CoreNLP Python介面處理中文

阿新 • • 發佈：2019-02-16

CoreNLP 專案是Stanford開發的一套開源的NLP系統。包括tokenize, pos , parse 等功能，與SpaCy類似。SpaCy號稱是目前最快的NLP系統，並且提供現成的python介面，但不足之處就是目前還不支援中文處理， CoreNLP則包含了中文模型，可以直接用於處理中文，但CoreNLP使用Java開發，python呼叫稍微麻煩一點。

安裝

安裝的方式比較簡單，下載CoreNLP最新的壓縮包，再下載對應的語言jar包。從CoreNLP下載頁面下載。將壓縮包解壓得到目錄，再將語言的jar包放到這個目錄下即可。

啟動NLPServer

由於corenlp使用Java開發，所以沒有python包可以直接使用，但是corenlp可以啟動Server端，接收http請求。所以使用python簡單的封裝，就可以與server端進行通訊，像使用原生python包一樣使用。

對於中文的情況，啟動corenlp server的方式是，到corenlp的目錄下，執行如下程式碼

java -Xmx4g -cp "*" edu.stanford.nlp.pipeline.StanfordCoreNLPServer -serverProperties StanfordCoreNLP-chinese.properties -port 9000 -timeout 15000

目前corenlp對jdk的要求是1.8以上。上面的-Xmx4g的含義是為這個server端申請4G的記憶體。-serverProperties指定properties檔案，這個檔案在chinese-model的jar包裡面。

啟動Server之後，第一次執行的時候會比較慢，需要載入各種包。

基本HTTP 請求

wget --post-data 'The quick brown fox jumped over the lazy dog.' 'localhost:9000/?properties={"annotators":"tokenize,ssplit,pos","outputFormat":"json"}'

這是發一個POST的HTTP請求，使用Python的示例如下

import requests

url = 'http://192.168.200.169:9000'
properties = {'annotators' 
: 'tokenize,ssplit,pos', 'outputFormat': 'json'}

# properties 要轉成字串, requests包裝URL的時候貌似不支援巢狀的dict
params = {'properties' : str(properties)}

data = '天氣非常好'

resp = requests.post(url, data, params=params)

官方Python介面

git clone https://github.com/stanfordnlp/python-stanford-corenlp然後在python-stanford-corenlp目錄底下，sudo python setup.py install就安裝成功了。

設定JAVANLP_HOME環境變數

這個Python介面並不是一個完整的CoreNLP Python包，它僅僅是對上文所說的啟動Server，Client端傳送http請求的一個封裝。因此底層還是依賴於執行在JVM裡面的CoreNLP Server端。這個Server端可以在程式碼執行的時候在本地啟動，因此程式需要知道Java CoreNLP的目錄，為了不用每次都傳這個引數，程式碼中是從系統獲取名為JAVANLP_HOME的環境變數。

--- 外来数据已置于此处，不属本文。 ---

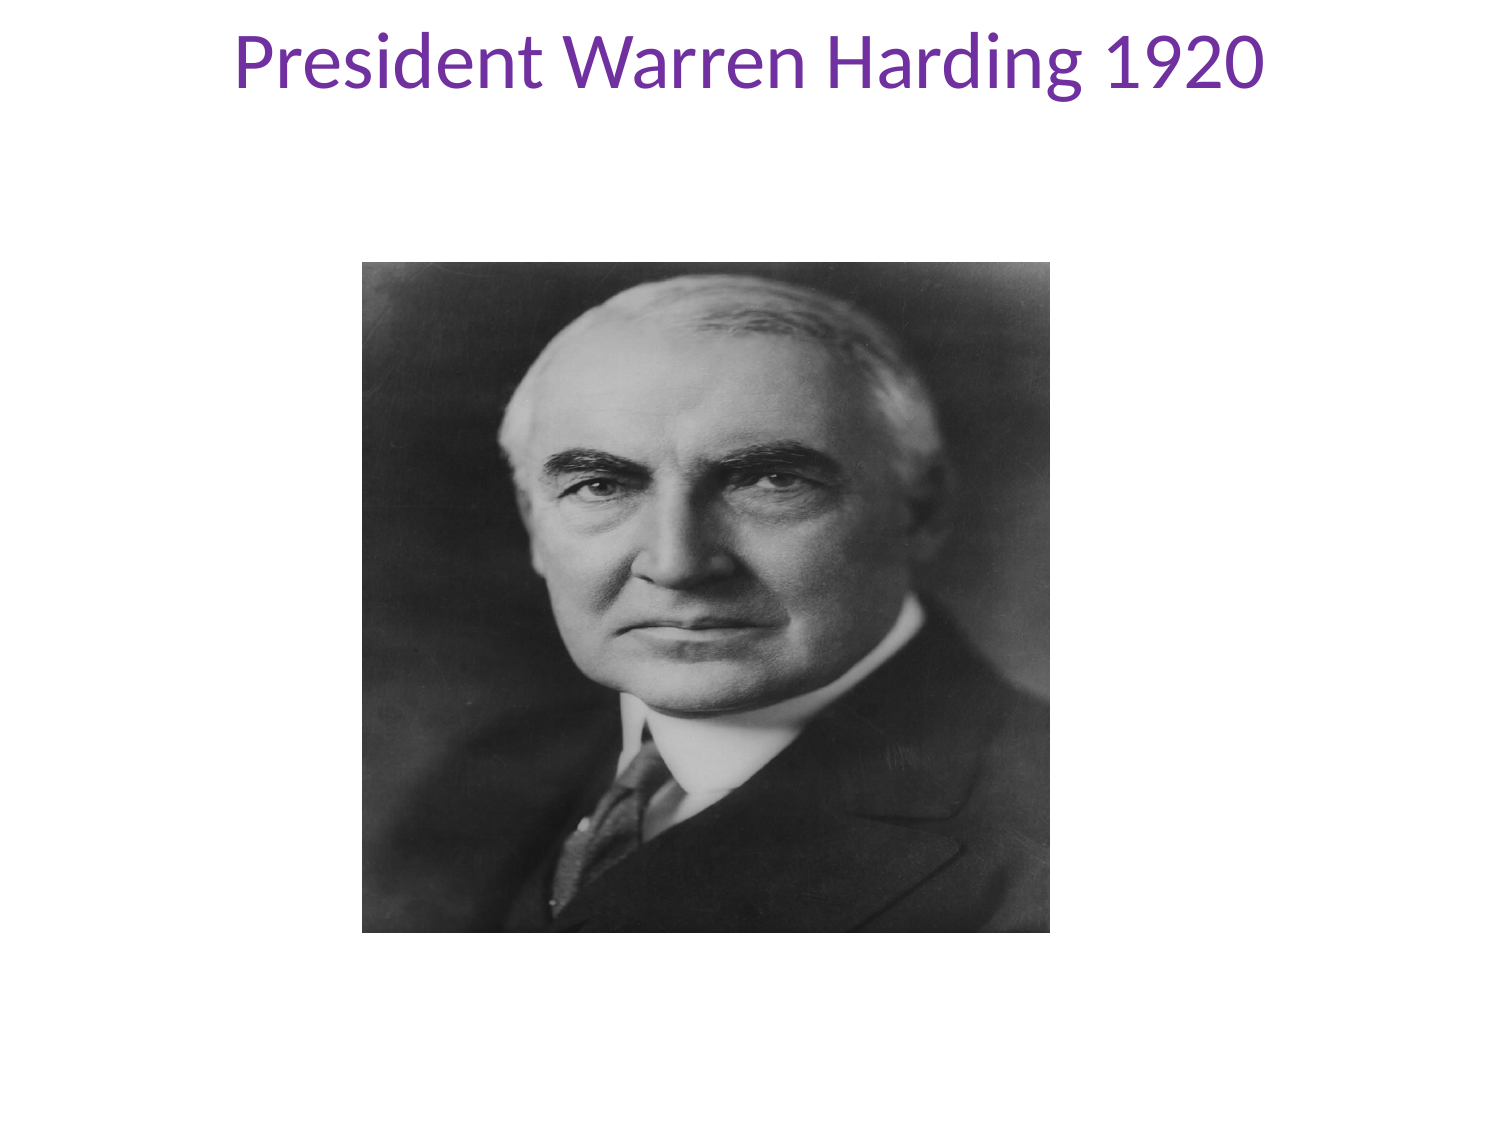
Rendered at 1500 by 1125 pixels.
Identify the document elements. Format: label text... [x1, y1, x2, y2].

所以到~/.bashrc或~/.bash_profile檔案中新增JAVANLP_HOME環境變數

JAVANLP_HOME="/path/to/corenlp"
export JAVANLP_HOME

修改程式碼以處理中文

但是用於處理中文還需要改一些地方，可以fork到自己的github，修改一下，以後在其他地方要用直接clone自己修改過的專案就可以了。

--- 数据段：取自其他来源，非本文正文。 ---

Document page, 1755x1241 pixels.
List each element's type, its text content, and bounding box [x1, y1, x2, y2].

需要改的是python-stanford-corenlp/corenlp/client.py檔案CoreNLPClient的__init__方法中啟動server端的命令start_cmd，原來的程式碼如下：

start_cmd = "{javanlp}/bin/javanlp.sh edu.stanford.nlp.pipeline.StanfordCoreNLPServer -port {port} -timeout {timeout}".format(
                javanlp=os.getenv("JAVANLP_HOME"),
                port=port,
                timeout=timeout)

修改為

start_cmd = 'java -Xmx{memory}g -cp "{javanlp}/*" edu.stanford.nlp.pipeline.StanfordCoreNLPServer -serverProperties StanfordCoreNLP-chinese.properties -port {port} -timeout {timeout}'.format(
                memory=allocate_mem,
                javanlp=os.getenv("JAVANLP_HOME"),
                port=port,
                timeout=timeout)

原來的命令start_cmd被寫的比較死，並且可能由於我下的CoreNLP版本不對，目錄底下並沒有bin目錄與javanlp.sh指令碼。因此直接改成
java -Xmx{memory}g -cp "{javanlp}/*" ，memory引數用於配置server端所需的記憶體。

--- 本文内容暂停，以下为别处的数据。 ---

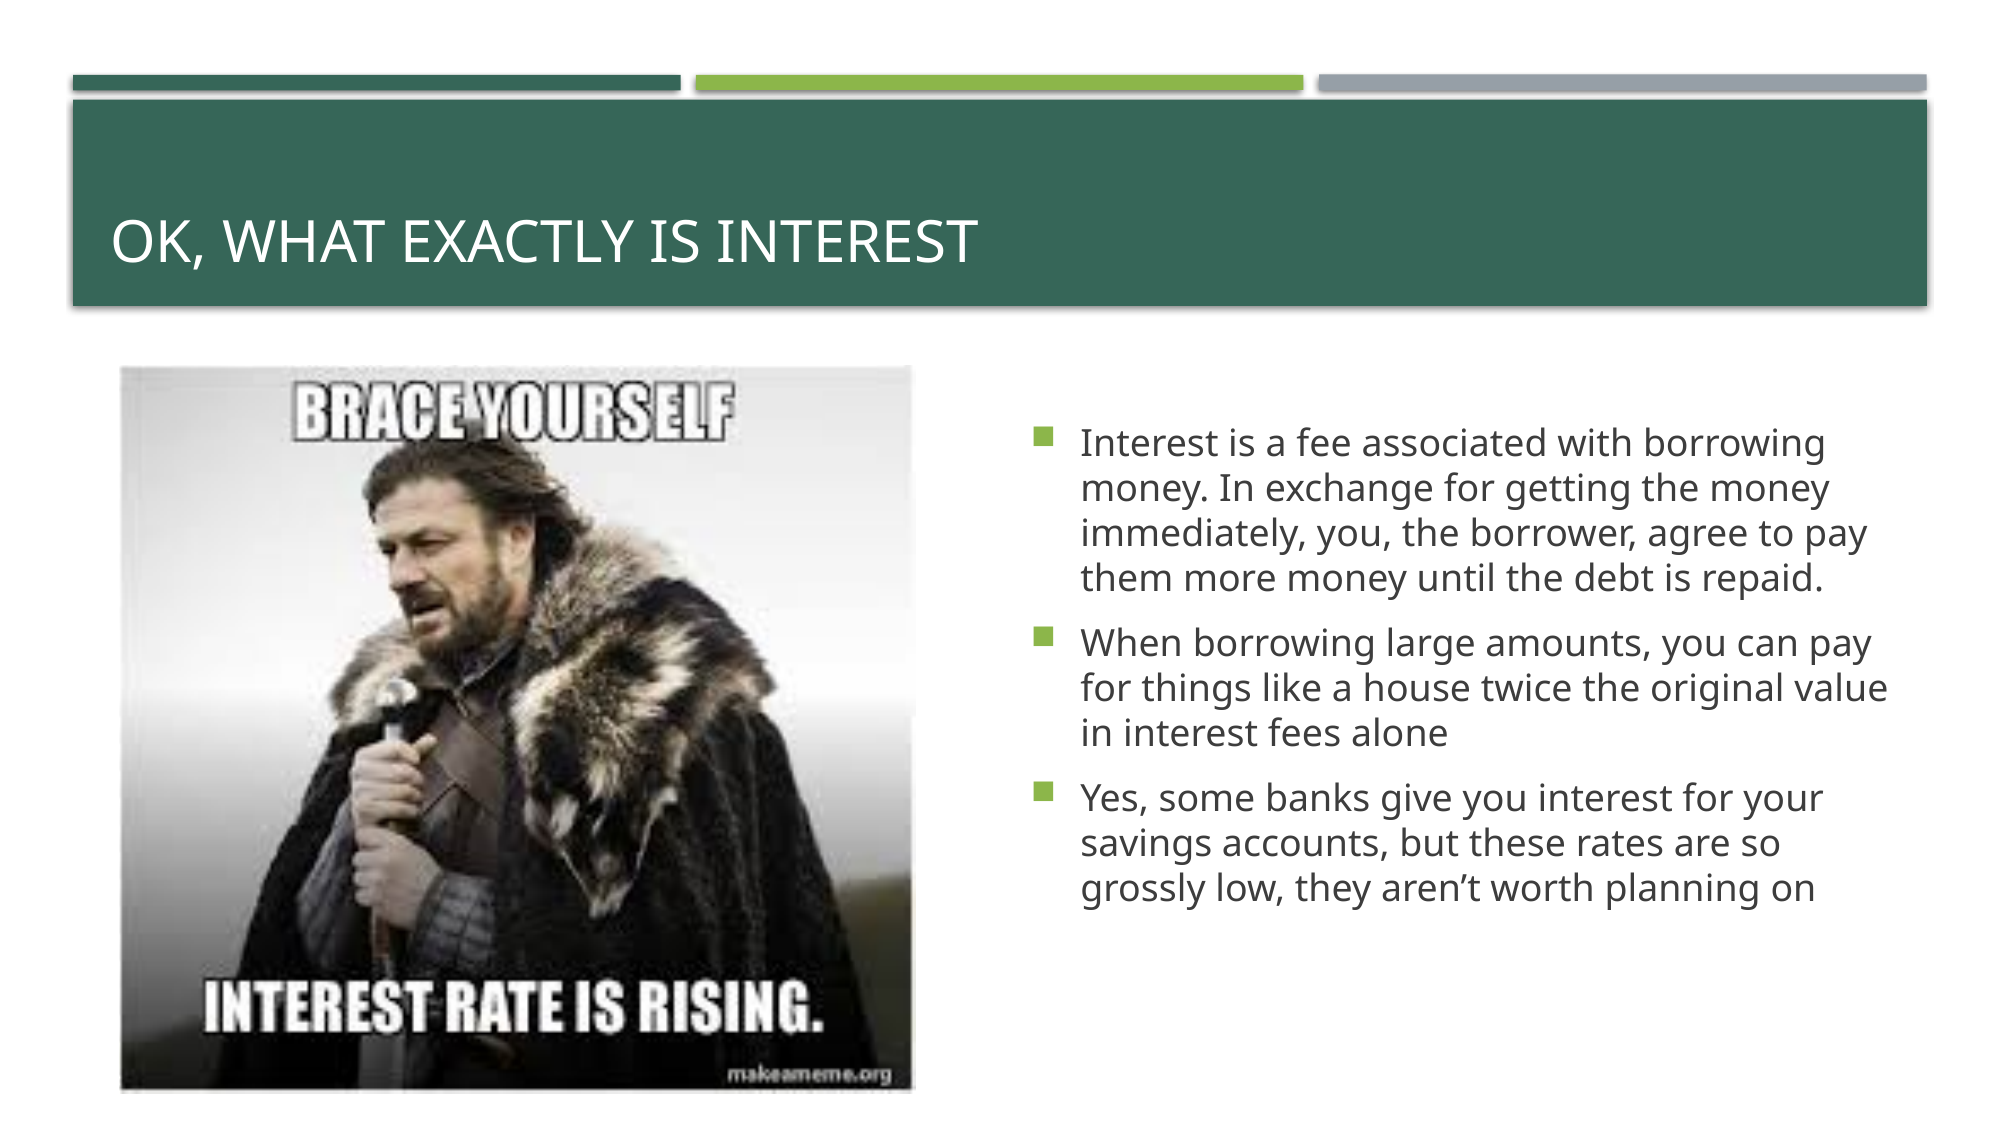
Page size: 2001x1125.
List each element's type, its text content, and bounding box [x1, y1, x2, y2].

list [119, 364, 917, 1095]
title Ok, what exactly is interest [95, 119, 1905, 282]
list Interest is a fee associated with borrowing money. In exchange for getting the money immediately, you, the borrower, agree to pay them more money until the debt is repaid. When borrowing large amounts, you can pay for things like a house twice the original value in interest fees alone Yes, some banks give you interest for your savings accounts, but these rates are so grossly low, they aren’t worth planning on [1015, 365, 1905, 962]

增加-serverProperties引數為了可以處理中文。修改後的__init__方法程式碼如下：

    DEFAULT_ANNOTATORS = "tokenize ssplit pos ner depparse".split()
    DEFAULT_PROPERTIES = {}

    def __init__(self, start_server=True, endpoint="http://localhost:9000", 
        timeout=5000, annotators=DEFAULT_ANNOTATORS, properties=DEFAULT_PROPERTIES, allocate_mem=4):
        if start_server:
            host, port = urlparse(endpoint).netloc.split(":")
            assert host == "localhost", "If starting a server, endpoint must be localhost"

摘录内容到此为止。